((

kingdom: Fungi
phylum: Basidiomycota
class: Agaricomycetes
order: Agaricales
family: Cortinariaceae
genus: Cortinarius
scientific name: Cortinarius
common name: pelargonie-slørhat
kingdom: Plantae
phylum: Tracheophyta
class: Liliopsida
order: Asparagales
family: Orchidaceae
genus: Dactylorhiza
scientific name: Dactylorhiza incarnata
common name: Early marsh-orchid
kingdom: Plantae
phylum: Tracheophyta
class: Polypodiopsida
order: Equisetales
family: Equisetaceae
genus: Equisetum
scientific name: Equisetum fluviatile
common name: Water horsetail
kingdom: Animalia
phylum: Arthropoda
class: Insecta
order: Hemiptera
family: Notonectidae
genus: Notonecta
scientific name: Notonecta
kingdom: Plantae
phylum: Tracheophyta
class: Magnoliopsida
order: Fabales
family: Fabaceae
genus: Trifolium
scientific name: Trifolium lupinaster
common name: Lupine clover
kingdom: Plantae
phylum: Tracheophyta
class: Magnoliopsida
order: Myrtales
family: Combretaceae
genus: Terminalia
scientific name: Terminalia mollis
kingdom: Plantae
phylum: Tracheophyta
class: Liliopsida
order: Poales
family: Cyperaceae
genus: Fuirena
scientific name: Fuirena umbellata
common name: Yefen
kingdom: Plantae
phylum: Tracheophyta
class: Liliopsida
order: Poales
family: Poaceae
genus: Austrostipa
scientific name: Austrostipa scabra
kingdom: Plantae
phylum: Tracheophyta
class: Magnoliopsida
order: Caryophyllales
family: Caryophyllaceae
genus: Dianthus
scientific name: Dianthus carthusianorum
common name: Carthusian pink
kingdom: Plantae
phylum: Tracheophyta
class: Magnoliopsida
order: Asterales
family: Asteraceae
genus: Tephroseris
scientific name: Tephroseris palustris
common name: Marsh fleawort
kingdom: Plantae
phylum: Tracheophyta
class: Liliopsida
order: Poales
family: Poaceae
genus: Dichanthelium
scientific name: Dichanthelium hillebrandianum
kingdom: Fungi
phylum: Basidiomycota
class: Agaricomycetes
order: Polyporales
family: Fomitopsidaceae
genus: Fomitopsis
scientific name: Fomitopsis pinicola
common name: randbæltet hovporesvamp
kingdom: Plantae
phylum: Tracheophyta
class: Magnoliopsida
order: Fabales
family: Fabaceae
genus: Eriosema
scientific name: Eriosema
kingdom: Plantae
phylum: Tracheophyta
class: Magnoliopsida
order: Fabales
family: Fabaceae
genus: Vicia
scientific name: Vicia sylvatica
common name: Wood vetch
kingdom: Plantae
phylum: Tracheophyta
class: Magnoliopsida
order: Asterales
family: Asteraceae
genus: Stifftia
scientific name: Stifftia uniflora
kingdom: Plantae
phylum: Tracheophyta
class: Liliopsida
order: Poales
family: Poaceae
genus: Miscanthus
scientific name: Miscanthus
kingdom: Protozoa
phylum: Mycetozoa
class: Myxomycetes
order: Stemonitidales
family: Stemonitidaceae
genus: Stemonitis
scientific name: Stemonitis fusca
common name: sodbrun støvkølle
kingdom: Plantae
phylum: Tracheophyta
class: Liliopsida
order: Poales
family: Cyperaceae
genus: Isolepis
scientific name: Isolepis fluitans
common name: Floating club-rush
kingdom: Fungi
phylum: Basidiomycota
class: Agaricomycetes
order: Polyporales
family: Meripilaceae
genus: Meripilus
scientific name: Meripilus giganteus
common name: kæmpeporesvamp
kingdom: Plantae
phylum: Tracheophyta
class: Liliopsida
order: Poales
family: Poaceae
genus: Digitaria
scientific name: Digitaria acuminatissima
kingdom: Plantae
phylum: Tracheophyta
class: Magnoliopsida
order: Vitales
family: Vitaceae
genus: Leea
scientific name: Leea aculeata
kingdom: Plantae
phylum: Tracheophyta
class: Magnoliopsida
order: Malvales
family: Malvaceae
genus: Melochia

))

▶ **What the exercise asks**
Reproduce every line of the data above verbatim.

▶ **Task answer**
kingdom: Fungi
phylum: Basidiomycota
class: Agaricomycetes
order: Agaricales
family: Cortinariaceae
genus: Cortinarius
scientific name: Cortinarius
common name: pelargonie-slørhat
kingdom: Plantae
phylum: Tracheophyta
class: Liliopsida
order: Asparagales
family: Orchidaceae
genus: Dactylorhiza
scientific name: Dactylorhiza incarnata
common name: Early marsh-orchid
kingdom: Plantae
phylum: Tracheophyta
class: Polypodiopsida
order: Equisetales
family: Equisetaceae
genus: Equisetum
scientific name: Equisetum fluviatile
common name: Water horsetail
kingdom: Animalia
phylum: Arthropoda
class: Insecta
order: Hemiptera
family: Notonectidae
genus: Notonecta
scientific name: Notonecta
kingdom: Plantae
phylum: Tracheophyta
class: Magnoliopsida
order: Fabales
family: Fabaceae
genus: Trifolium
scientific name: Trifolium lupinaster
common name: Lupine clover
kingdom: Plantae
phylum: Tracheophyta
class: Magnoliopsida
order: Myrtales
family: Combretaceae
genus: Terminalia
scientific name: Terminalia mollis
kingdom: Plantae
phylum: Tracheophyta
class: Liliopsida
order: Poales
family: Cyperaceae
genus: Fuirena
scientific name: Fuirena umbellata
common name: Yefen
kingdom: Plantae
phylum: Tracheophyta
class: Liliopsida
order: Poales
family: Poaceae
genus: Austrostipa
scientific name: Austrostipa scabra
kingdom: Plantae
phylum: Tracheophyta
class: Magnoliopsida
order: Caryophyllales
family: Caryophyllaceae
genus: Dianthus
scientific name: Dianthus carthusianorum
common name: Carthusian pink
kingdom: Plantae
phylum: Tracheophyta
class: Magnoliopsida
order: Asterales
family: Asteraceae
genus: Tephroseris
scientific name: Tephroseris palustris
common name: Marsh fleawort
kingdom: Plantae
phylum: Tracheophyta
class: Liliopsida
order: Poales
family: Poaceae
genus: Dichanthelium
scientific name: Dichanthelium hillebrandianum
kingdom: Fungi
phylum: Basidiomycota
class: Agaricomycetes
order: Polyporales
family: Fomitopsidaceae
genus: Fomitopsis
scientific name: Fomitopsis pinicola
common name: randbæltet hovporesvamp
kingdom: Plantae
phylum: Tracheophyta
class: Magnoliopsida
order: Fabales
family: Fabaceae
genus: Eriosema
scientific name: Eriosema
kingdom: Plantae
phylum: Tracheophyta
class: Magnoliopsida
order: Fabales
family: Fabaceae
genus: Vicia
scientific name: Vicia sylvatica
common name: Wood vetch
kingdom: Plantae
phylum: Tracheophyta
class: Magnoliopsida
order: Asterales
family: Asteraceae
genus: Stifftia
scientific name: Stifftia uniflora
kingdom: Plantae
phylum: Tracheophyta
class: Liliopsida
order: Poales
family: Poaceae
genus: Miscanthus
scientific name: Miscanthus
kingdom: Protozoa
phylum: Mycetozoa
class: Myxomycetes
order: Stemonitidales
family: Stemonitidaceae
genus: Stemonitis
scientific name: Stemonitis fusca
common name: sodbrun støvkølle
kingdom: Plantae
phylum: Tracheophyta
class: Liliopsida
order: Poales
family: Cyperaceae
genus: Isolepis
scientific name: Isolepis fluitans
common name: Floating club-rush
kingdom: Fungi
phylum: Basidiomycota
class: Agaricomycetes
order: Polyporales
family: Meripilaceae
genus: Meripilus
scientific name: Meripilus giganteus
common name: kæmpeporesvamp
kingdom: Plantae
phylum: Tracheophyta
class: Liliopsida
order: Poales
family: Poaceae
genus: Digitaria
scientific name: Digitaria acuminatissima
kingdom: Plantae
phylum: Tracheophyta
class: Magnoliopsida
order: Vitales
family: Vitaceae
genus: Leea
scientific name: Leea aculeata
kingdom: Plantae
phylum: Tracheophyta
class: Magnoliopsida
order: Malvales
family: Malvaceae
genus: Melochia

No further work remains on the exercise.